Feeling Blue? This Robot Knows It
From: Wired News - 01/01/2003
By: Louise Knapp 

A research team at Vanderbilt University's Department of Mechanical
Engineering is developing a robot equipped with sensors that are used to
determine people's emotions by picking up physiological cues. The machine is
designed to approach a person and offer assistance when it discerns that the
person is in distress. The scientists believe the robot will be well-suited
to perform as an assistant for military personnel under battlefield
conditions, although getting people to accept it will be a major challenge.

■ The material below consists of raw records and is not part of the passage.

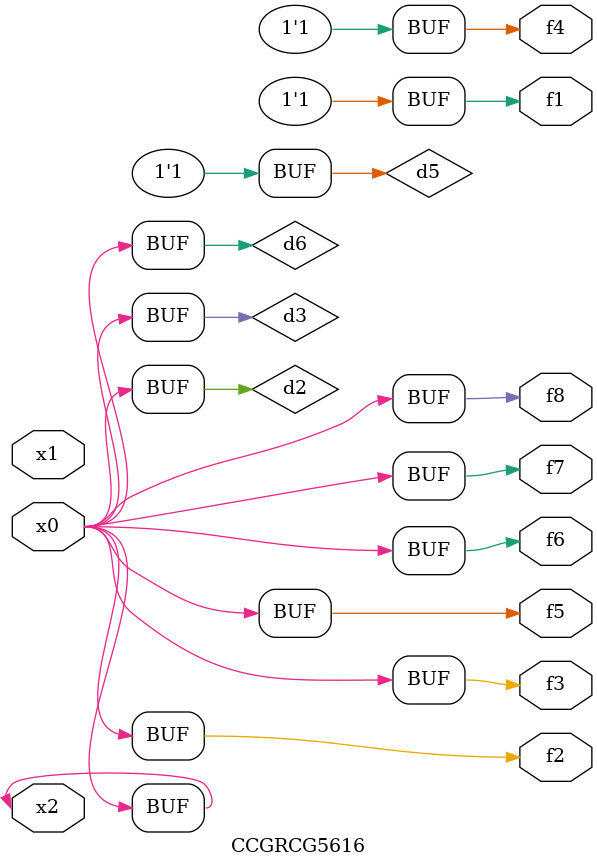
<source format=v>
module CCGRCG5616(
	input x0, x1, x2,
	output f1, f2, f3, f4, f5, f6, f7, f8
);

	wire d1, d2, d3, d4, d5, d6;

	xnor (d1, x2);
	buf (d2, x0, x2);
	and (d3, x0);
	xnor (d4, x1, x2);
	nand (d5, d1, d3);
	buf (d6, d2, d3);
	assign f1 = d5;
	assign f2 = d6;
	assign f3 = d6;
	assign f4 = d5;
	assign f5 = d6;
	assign f6 = d6;
	assign f7 = d6;
	assign f8 = d6;
endmodule

</source>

The robot can record a person's heartbeat with an electrocardiogram, notice
fluctuations in perspiration via a skin sensor, measure blood pressure,
identify muscular stress in the brow and jaw with an electromyography
detector, and read temperature. Algorithms are used to translate these
readings into a format that the robot can comprehend, explains Vanderbilt
researcher Nilanjan Sarkar. He adds that this data can be processed in real
time. Office of Naval Research (ONR) corporate communications officer John
Petrik says that his organization, which co-sponsors the Vanderbilt project,
thinks military robot aides could become smarter thanks to the researchers'
work. However, Carnegie Mellon University's Takeo Kanade cautions that "we
are at a very primitive stage of understanding the relation between the
internal states - what is observable - and human emotion."